TALLER ALEJO
CARPENTIER (1904 – 1980)
EL ADJETIVO Y SUS ARRUGAS
Los adjetivos son las arrugas del estilo. Cuando se inscriben en la poesía, en la prosa,
de modo natural, sin acudir al llamado de una costumbre, regresan a su
universal depósito sin haber dejado mayores huellas en una página. Pero cuando
se les hace volver a menudo, cuando se les confiere una importancia particular,
cuando se les otorga dignidades y categorías, se hacen arrugas, arrugas que se
ahondan cada vez más, hasta hacerse surcos anunciadores de decrepitud, para el
estilo que los carga.
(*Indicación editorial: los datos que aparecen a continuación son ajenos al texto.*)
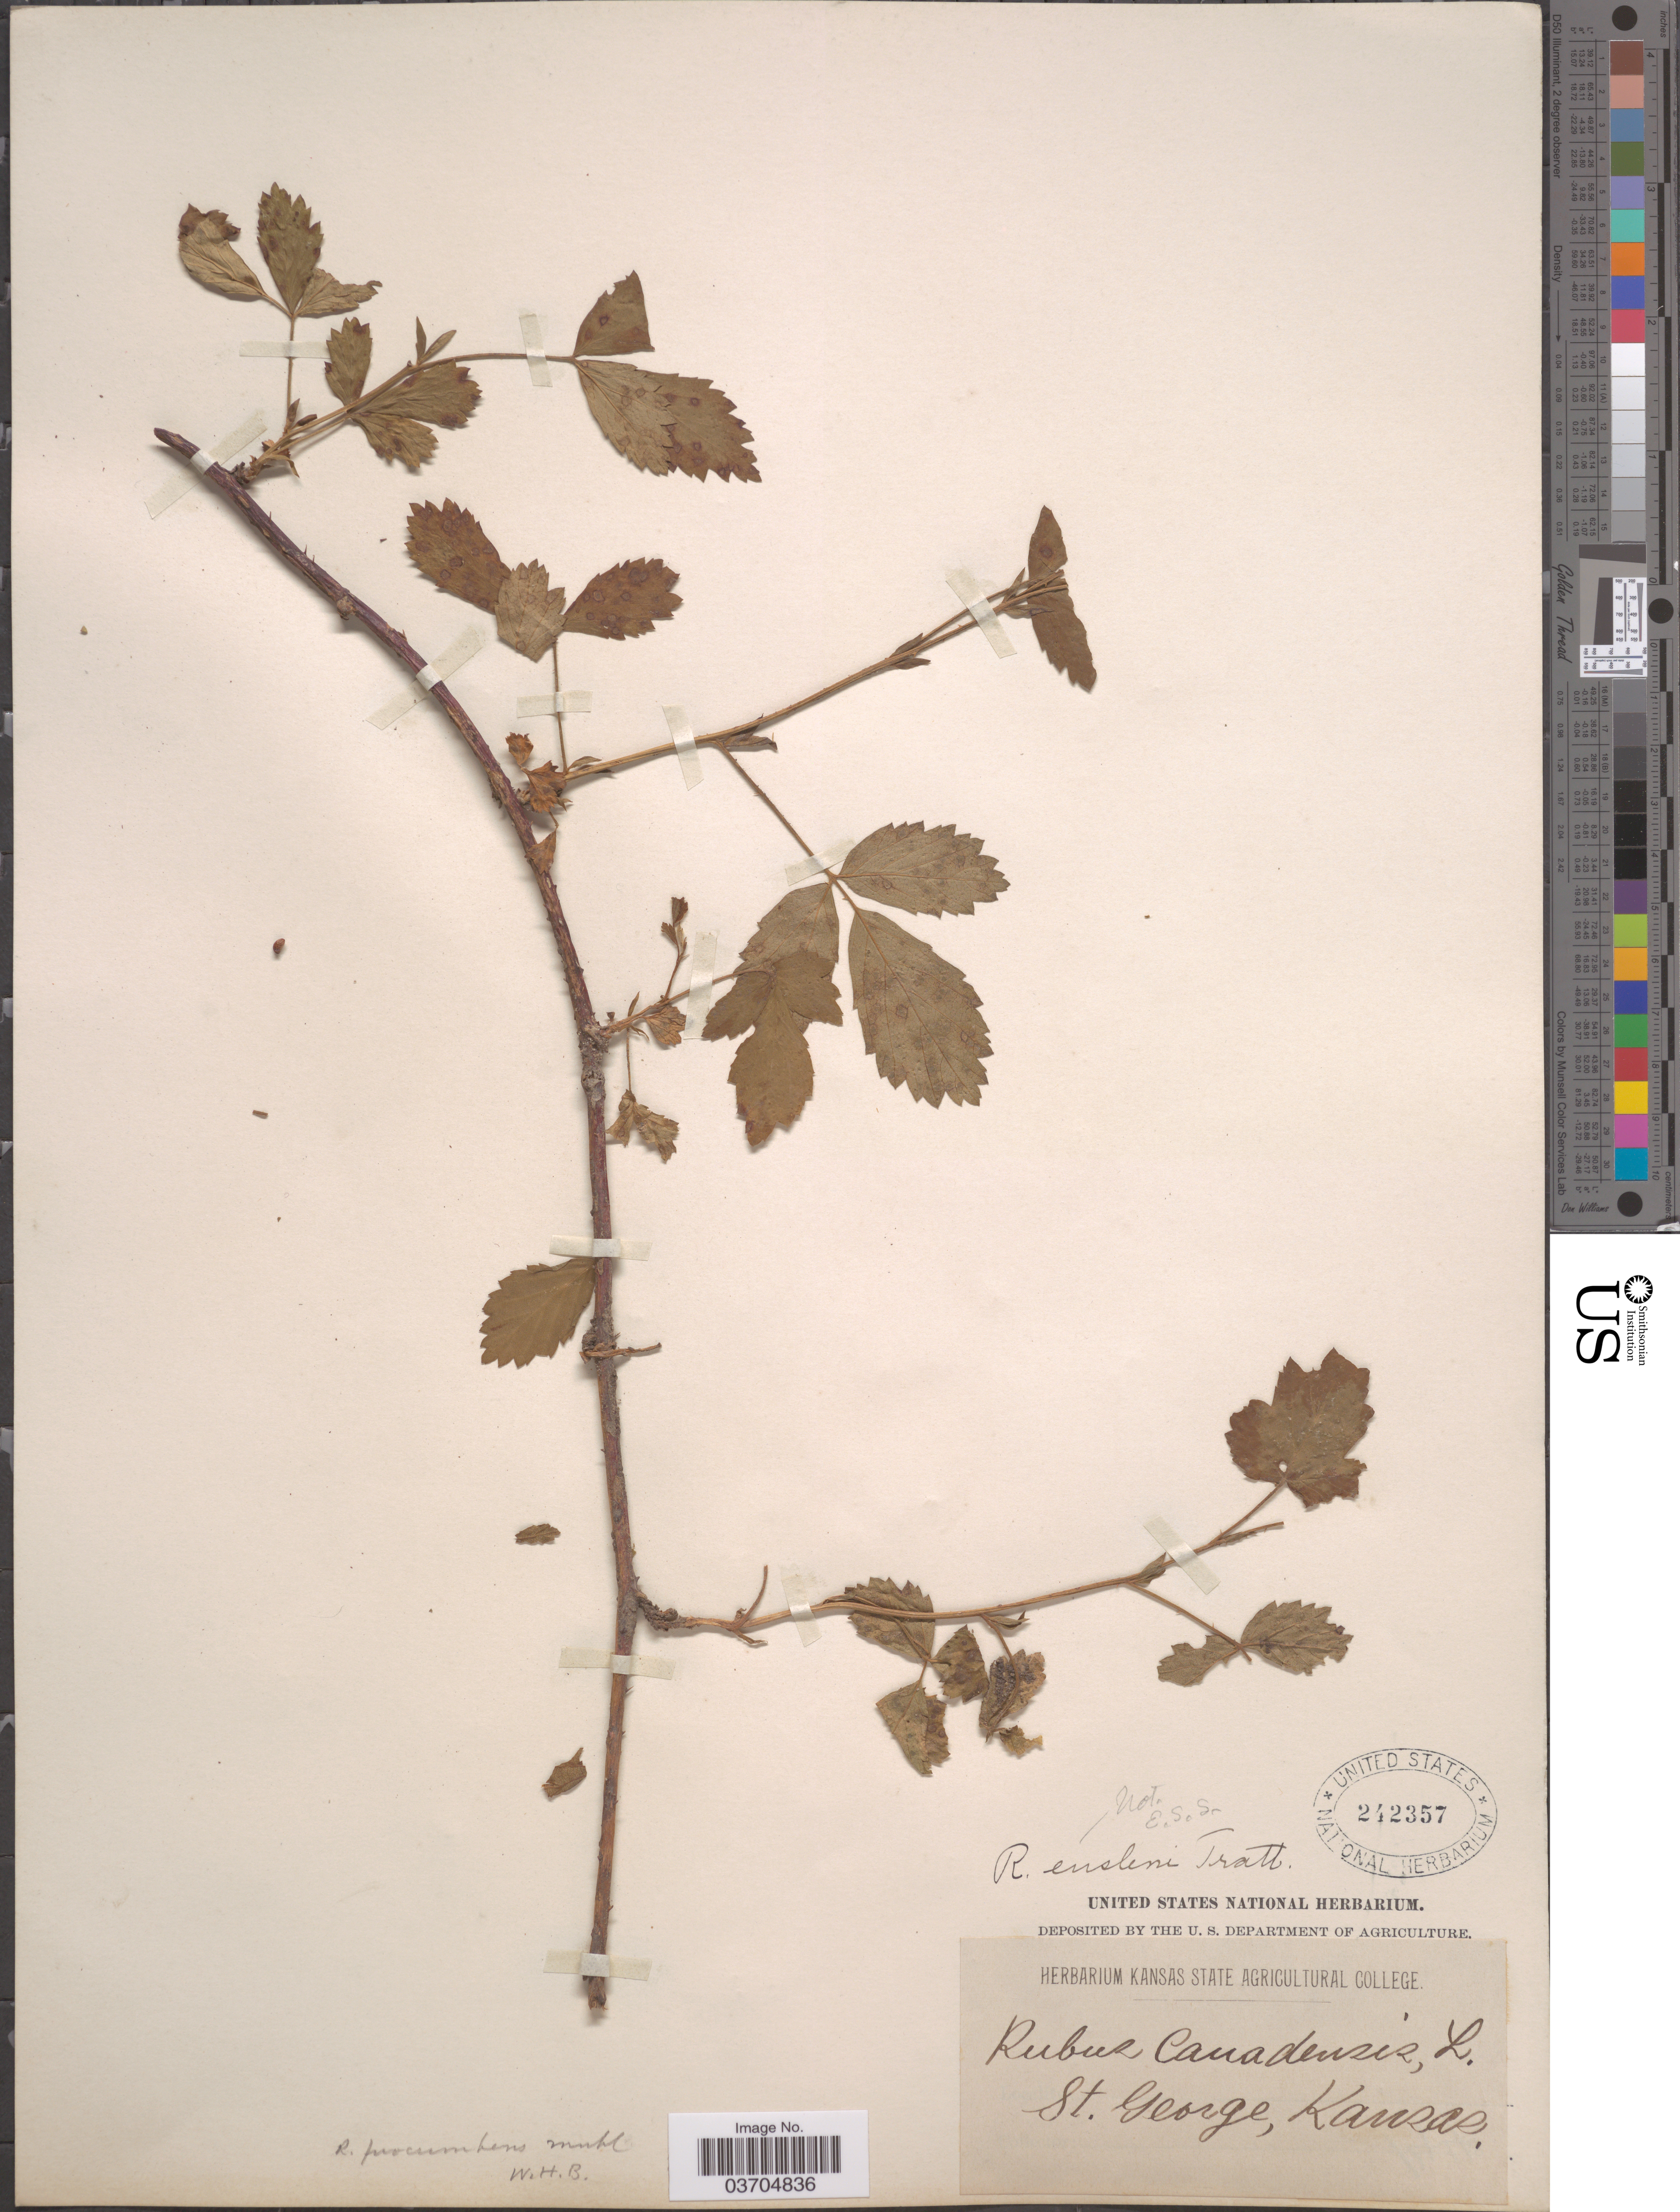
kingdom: Plantae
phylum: Tracheophyta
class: Magnoliopsida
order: Rosales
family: Rosaceae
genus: Rubus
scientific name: Rubus enslenii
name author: Tratt.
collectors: ex herb. Kansas State Agricultural College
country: United States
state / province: Kansas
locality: St. George.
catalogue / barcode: US 242357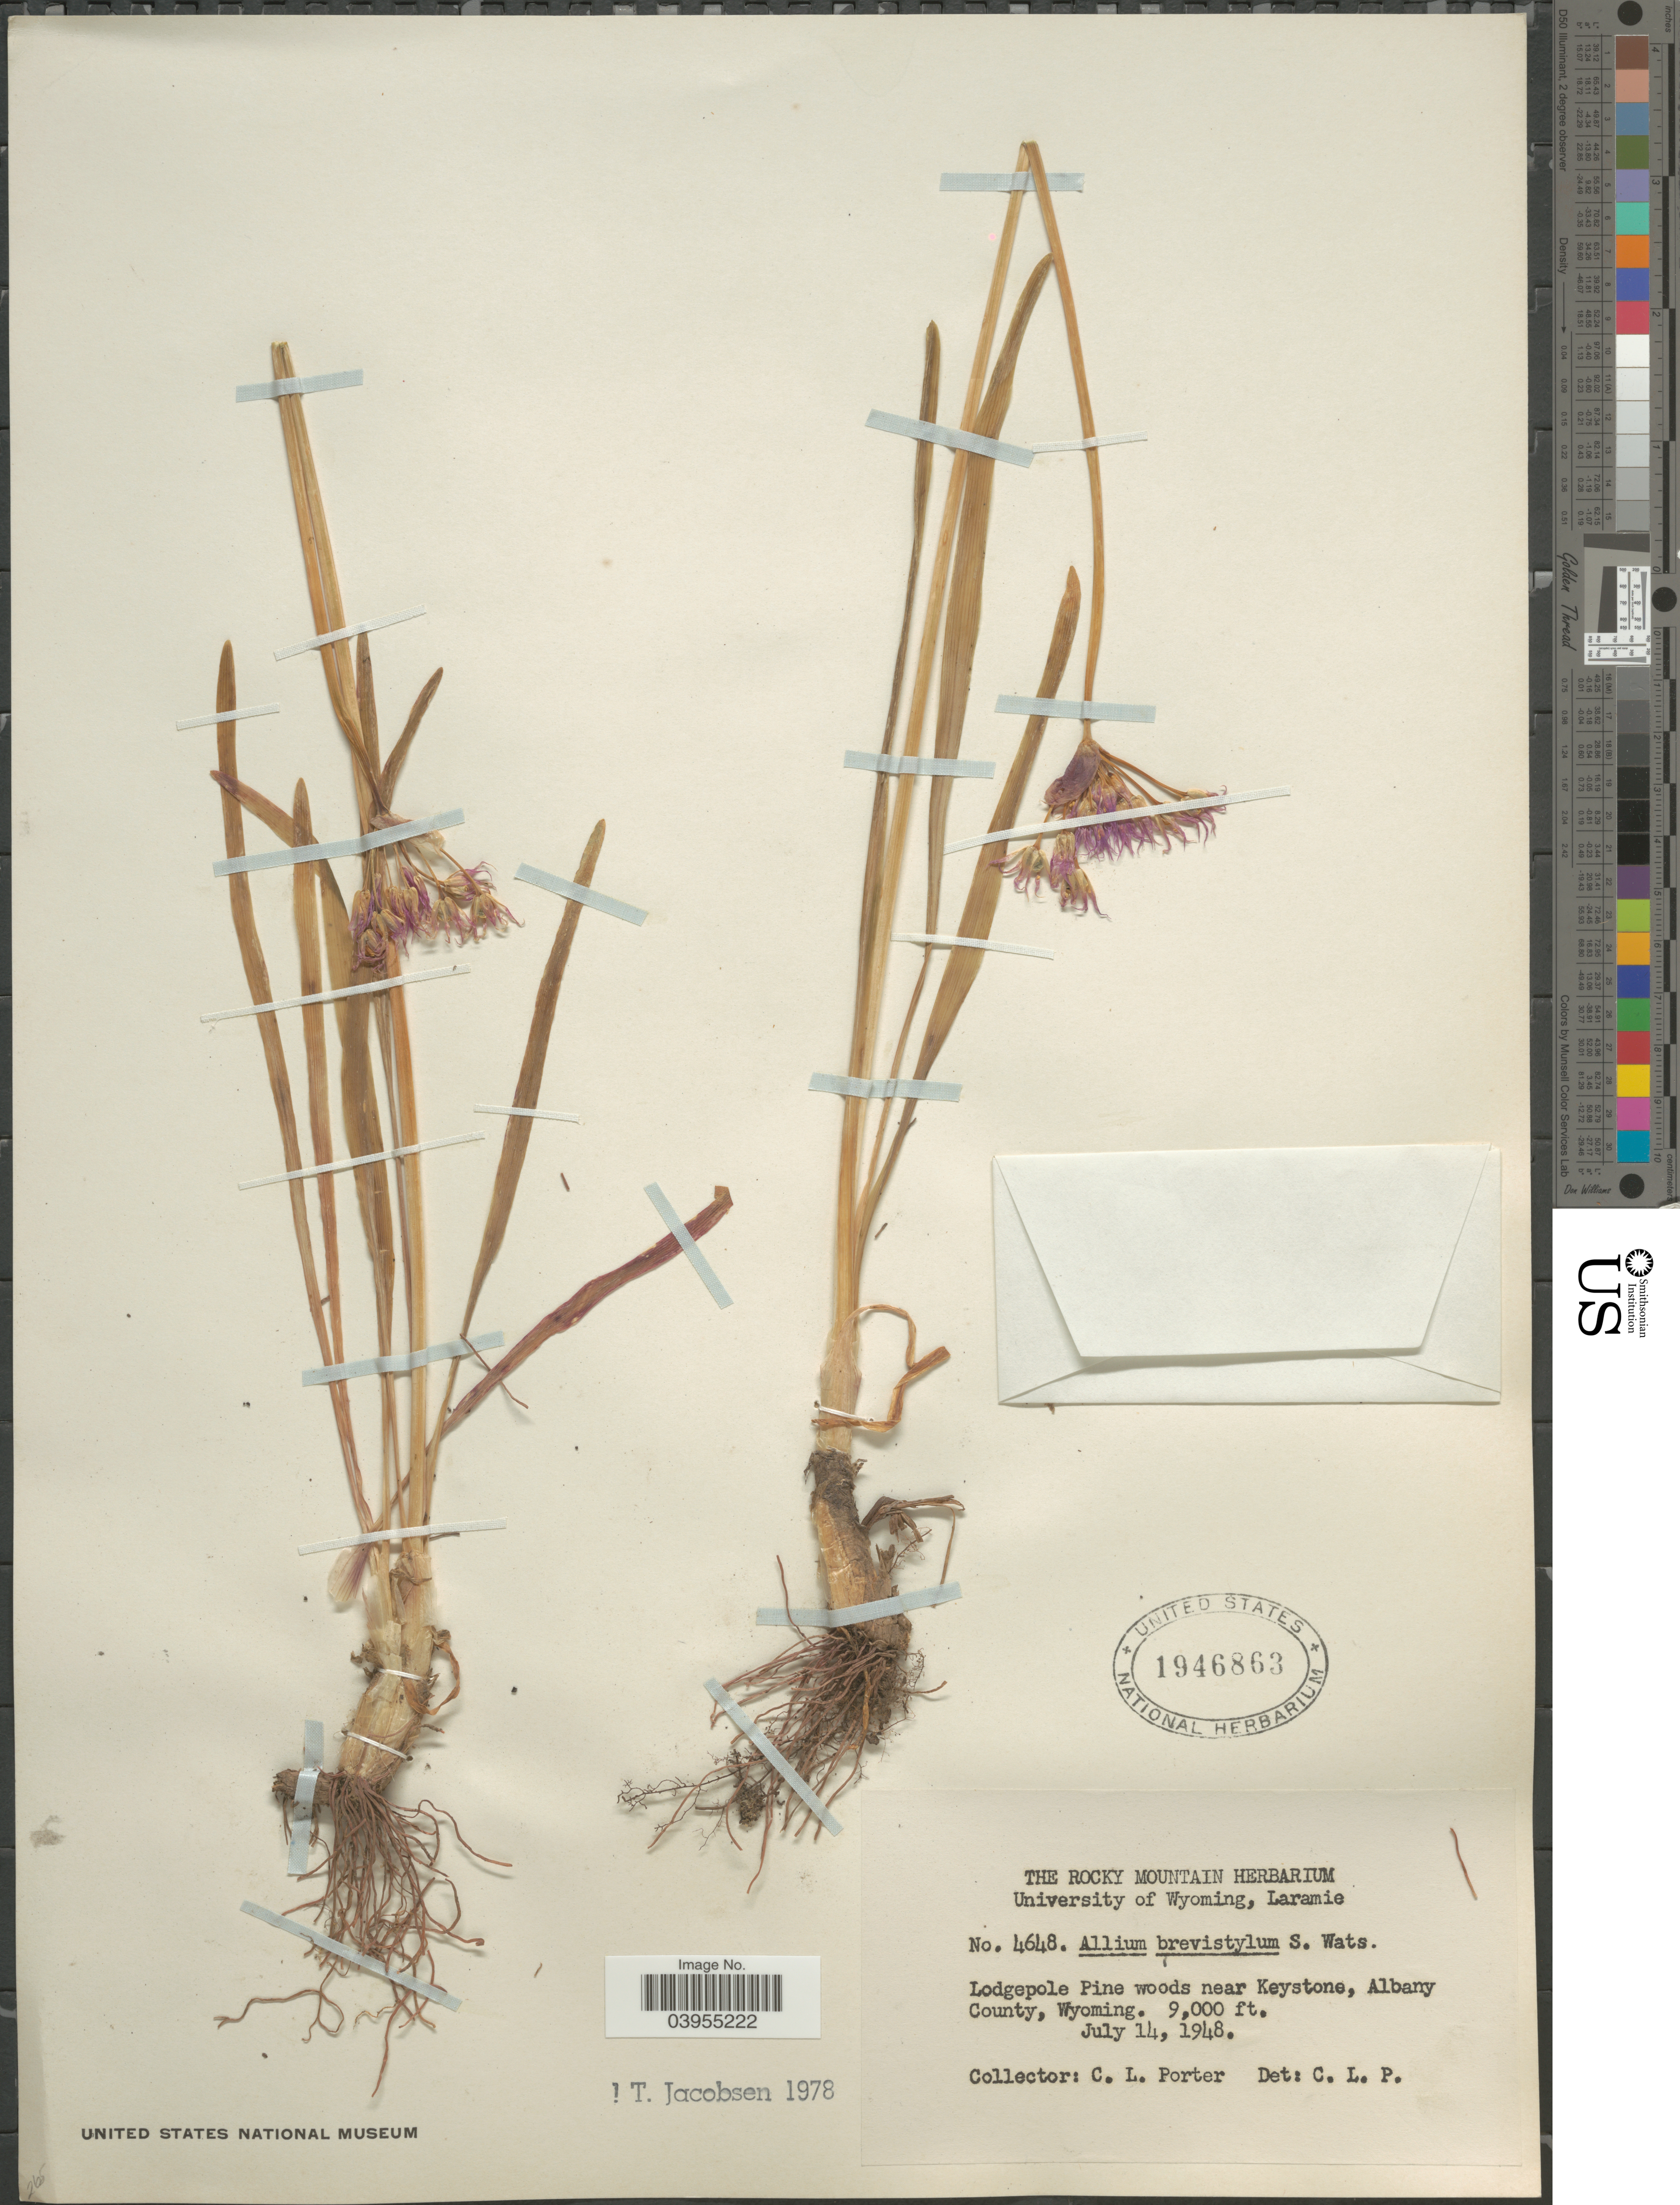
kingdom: Plantae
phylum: Tracheophyta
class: Liliopsida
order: Asparagales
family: Amaryllidaceae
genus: Allium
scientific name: Allium brevistylum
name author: S. Watson in C. King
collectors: C. L. Porter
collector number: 4648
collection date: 1948-07-14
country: United States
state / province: Wyoming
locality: Lodgepole Pine woods near Keystone, Albany County.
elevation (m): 2743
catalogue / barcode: US 1946863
Porque las ideas
nunca envejecen, cuando son ideas verdaderas. Tampoco los sustantivos. Cuando el Dios del Génesis luego de poner
luminarias en la haz del abismo, procede a la división de las aguas, este acto
de dividir las aguas se hace imagen grandiosa mediante palabras concretas, que
conservan todo su potencial poético desde que fueran pronunciadas por vez
primera. Cuando Jeremías dice que ni puede el etíope mudar de piel, ni perder
sus manchas el leopardo, acuña una de esas expresiones poético-proverbiales
destinadas a viajar a través del tiempo, conservando la elocuencia de una idea
concreta, servida por palabras concretas. Así el refrán, frase que expone una
esencia de sabiduría popular de experiencia colectiva, elimina casi siempre el
adjetivo de sus cláusulas: "Dime con quién andas...", " Tanto va
el cántaro a la fuente...", " El muerto al hoyo...", etc. Y es
que, por instinto, quienes elaboran una materia verbal destinada a perdurar,
desconfían del adjetivo, porque cada
época tiene sus adjetivos perecederos, como tiene sus modas, sus faldas
largas o cortas, sus chistes o leontinas.
El romanticismo,
cuyos poetas amaban la desesperación -sincera o fingida- tuvo un riquísimo
arsenal de adjetivos sugerentes, de cuanto fuera lúgubre, melancólico,
sollozante, tormentoso, ululante, desolado, sombrío, medieval, crepuscular y
funerario. Los simbolistas reunieron
adjetivos evanescentes, grisáceos, aneblados, difusos, remotos, opalescentes,
en tanto que los modernistas
latinoamericanos los tuvieron helénicos, marmóreos, versallescos, ebúrneos,
panidas, faunescos, samaritanos, pausados en sus giros, sollozantes en sus
violonchelos, áureos en sus albas: de color absintio cuando de nepentes se
trataba, mientras leve y aleve se mostraba el ala del leve abanico. Al
principio de este siglo, cuando el ocultismo
se puso de moda en París, Sar Paladán llenaba sus novelas de adjetivos que
sugirieran lo mágico, lo caldeo, lo estelar y astral. Anatole France, en sus
vidas de santos, usaba muy hábilmente la adjetivación de Jacobo de la Vorágine
para darse "un tono de época". Los surrealistas fueron geniales en hallar y remozar cuanto adjetivo
pudiera prestarse a especulaciones poéticas sobre lo fantasmal, alucinante,
misterioso, delirante, fortuito, convulsivo y onírico. En cuanto a los existencialistas de segunda mano,
prefieren los purulentos e irritantes.
Así, los adjetivos se transforman, al cabo
de muy poco tiempo, en el academismo de una tendencia literaria, de una
generación. Tras de los inventores reales de una expresión, aparecen los que
sólo captaron de ella las técnicas de matizar, colorear y sugerir: la tintorería del oficio. Y cuando hoy
decimos que el estilo de tal autor de ayer nos resulta insoportable, no nos
referimos al fondo, sino a los oropeles, lutos, amaneramientos y orfebrerías,
de la adjetivación.
Y la verdad es que todos los grandes estilos se caracterizan por una
suma parquedad en el uso del adjetivo. Y cuando se valen de él, usan los
adjetivos más concretos, simples, directos, definidores de calidad,
consistencia, estado, materia y ánimo, tan preferidos por quienes redactaron la
Biblia, como por quien escribió el Quijote.